I’ve done a lot of thinking in past few weeks about the events that unfolded across the country as students from dozens of universities demonstrated in solidarity with the University of Missouri and the rather harsh criticism the students, myself included, received from mostly right-wing conservatives. Perfect timing considering these demonstrations took place right before Thanksgiving, guaranteeing lively conversation in between bites of turkey and stuffing. Arguments in the past few weeks, and no doubt in the coming weeks, generally focus on marginalized students’ need for “safe spaces” and adults’ rejection of those. Honestly, I agree to an extent with the latter party. In fact, to hell with safe spaces.
When I came to Boston College, like many students I’m sure, I expected to be surrounded by other kids who were relatively on par with me academically (if not on par, then more advanced no doubt) with whom I could foster some meaningful conversations because, hey, we all got in to the same school. The admissions counselors clearly thought we would all fit in with the student body. After my freshman year and as sophomore year progressed, I began to become more aware of how meaningless conversations became, how ignorant some students really are, and how unwilling everyone is to actually engage each other.
I no longer saw my fellow classmates through rose-colored lenses, especially as politics and the impending 2016 Presidential Election polarized the student body more. What began as people ironically supporting a television personality in his, quite frankly, ridiculous campaign, quickly turned into support for proposals that would surely “Make America great again” by deporting millions of undocumented immigrants who built their lives in the US and barring Muslims from entering the country based on their religious orientation. The GOP debates, which became media spectacles, not only captured our attention, but also created a divide.
While politically there has been an obvious rift among the American citizens with regards to issues like immigration, the global economy, climate change, and terrorist acts carried out by the Daesh and its supporters, these disagreements have only fueled the schism between the marginalized and the privileged. As I’ve said before, every student at Boston College is privileged in a host of ways, and it’s difficult for many, but not all, students here to understand and experience significant societal marginalization first-hand. This does not mean any student on a college campus who belongs to a certain minority should ever feel unsafe or unwanted at their place of education.
I don’t believe in safe spaces on college campuses. A safe space tucked away in a (generally socially aware) professor’s office is exactly the opposite of what students recently demonstrating across the country want to accomplish. Safe spaces are bullshit. College itself should be a safe space. Female students should not have to worry about walking from Lower to Upper or CoRo with the statistic of how one-in-five women on college campuses experience sexual assault during their four years there in the back of their minds. Black students shouldn’t have to worry about being called the N-word walking to class or avoid going to class because of violent threats against them on social media. I and other members of the LGBTQ community shouldn’t have to worry about being at a bar, football game, or party where we’ll get called “faggots.” Disabled students shouldn’t have to take the longest possible way to get to class because the campus is inaccessible and then arrive at a building only to find that the doors are too heavy to open. Safe spaces don’t eliminate these issues, which are legitimate causes for concern.
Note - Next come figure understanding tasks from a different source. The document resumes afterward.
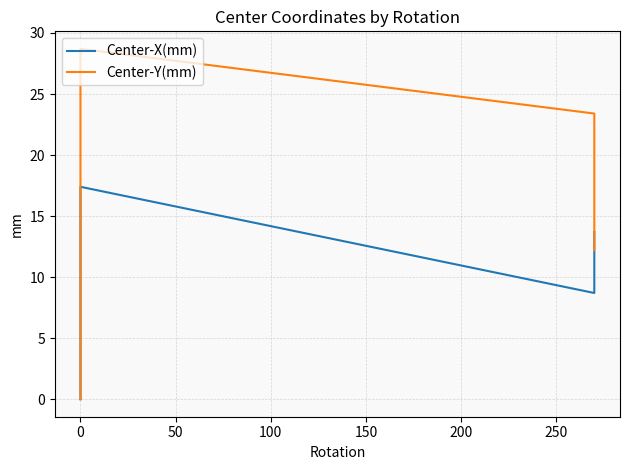

True or false: Center-Y(mm) has more than 1 points higher than both neighbors.

False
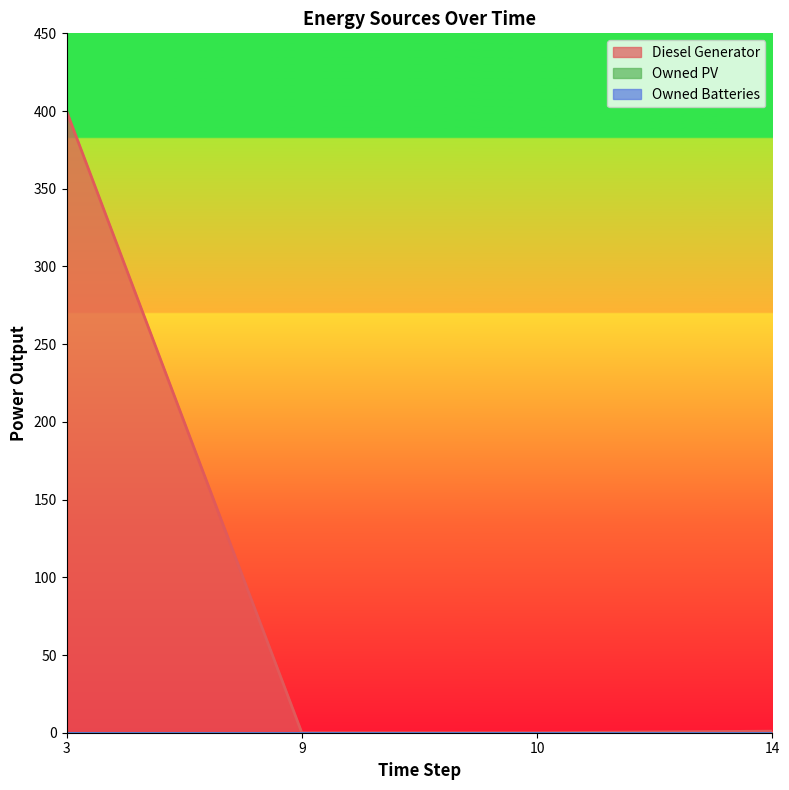

What is the total value across all series at 14?

1.0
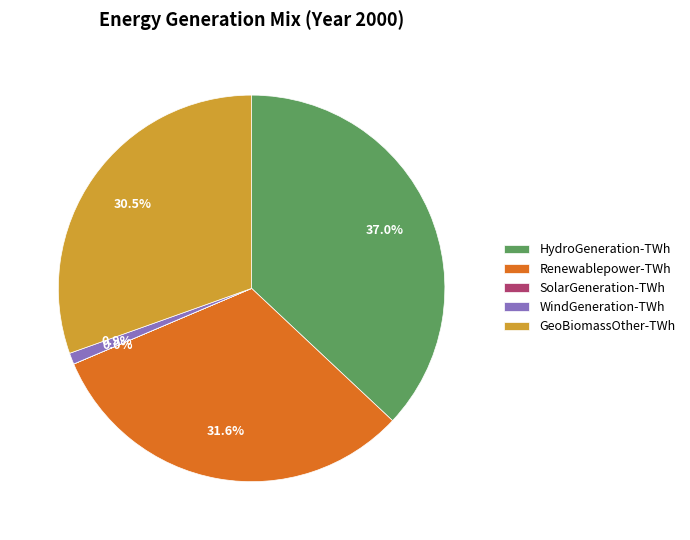

Is it true that Renewablepower-TWh is 22% of the pie?

False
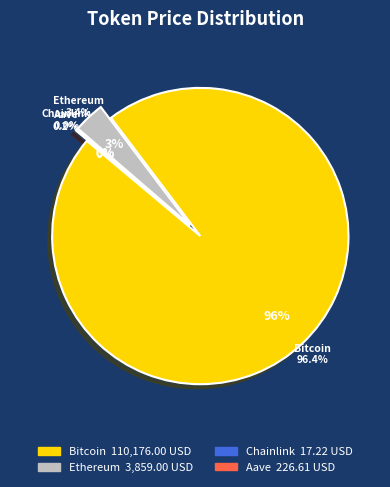

How much of the chart is everything except Ethereum?

96.6%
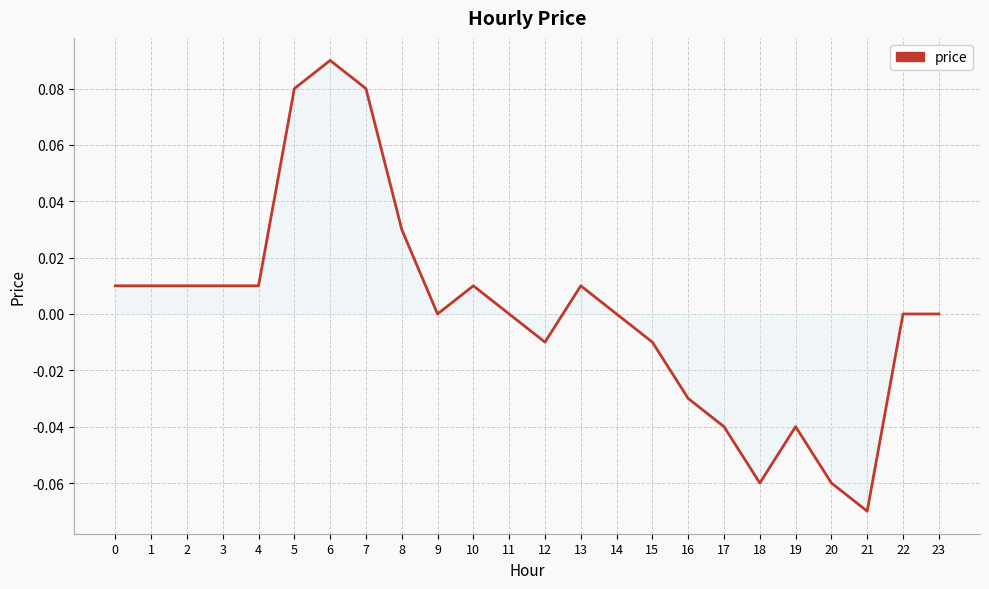

True or false: the data shows -0.1 at 23.

False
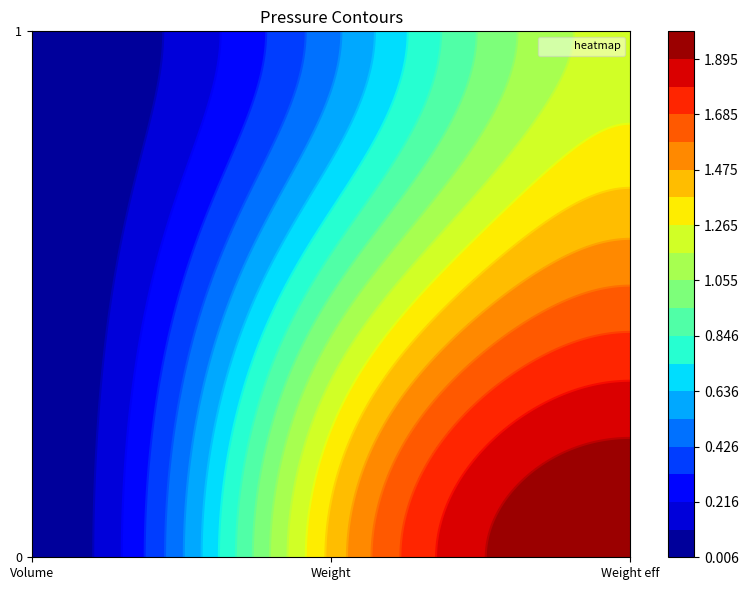

What is the difference between the maximum and minimum values in the 2 series?

0.8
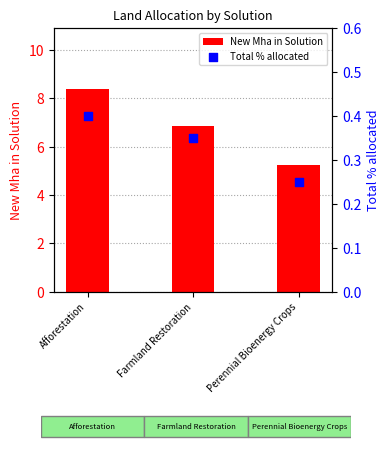

What is the total value across all series at Perennial Bioenergy Crops?

5.5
“Lighten up, Eddie. Just ignore those guys who called you a fag. Who cares?” It’s so easy for anyone who doesn’t understand what it’s like to be a marginalized student on a college campus to say that. It’s easy to say, “’N—-r is just a word. People will be saying that for the rest of your life, so you shouldn’t be surprised every time it happens.” And the dreaded, “Boys will be boys,” is especially damaging to women who feel violated by the behaviors of the men they expect to respect them. We get outraged, but then we’re reminded, “College isn’t a daycare.”
No one asked for our colleges to treat us like we’re toddlers. We didn’t asked to be coddled brats, which is how right-wingers try to label. We want some damn respect for once. We’re sick of being ignored. We’re sick of being told to get over something that makes us feel unwanted at an institution that refuses to address the deep-seated tensions that exist on college campuses and only grow as issues concerning race, gender, sexuality, and even ability come to a head.
College administrators, faculty members, adults and political pundits, and even other students imply that the marginalized students on campus should embrace ideas intended to make us think. Awesome, that’s what college is all about. But when we look at these ideas and voice our frustrations with how problematic some are, we are accused of complaining, whining, and getting offended by everything. We are perceived as being unable to think for ourselves, as if we automatically take offense to headlines, titles, summaries, and synopses. Interestingly enough, these accusations come from the exact same people who frequently walk out of college lectures because of a professor’s “liberal agenda.”
We don’t need safe spaces on college campuses. Resource centers like the Women’s Center, Campus Ministry, University Counseling Services, The Thea Bowman AHANA Center, and the much-needed LGBTQ resource center (that’ll be the day) are not safe spaces. They are integral elements of Boston College that work to the entire university a safe space, not just in their respective offices. Get over the idea that the marginalized students on campuses across the country want safe spaces to quietly discuss our feelings with only each other. We want to be welcomed. We want to be respected. We want to be safe everywhere, and it all starts with meaningful conversation free of labels, assumptions, and stereotypes.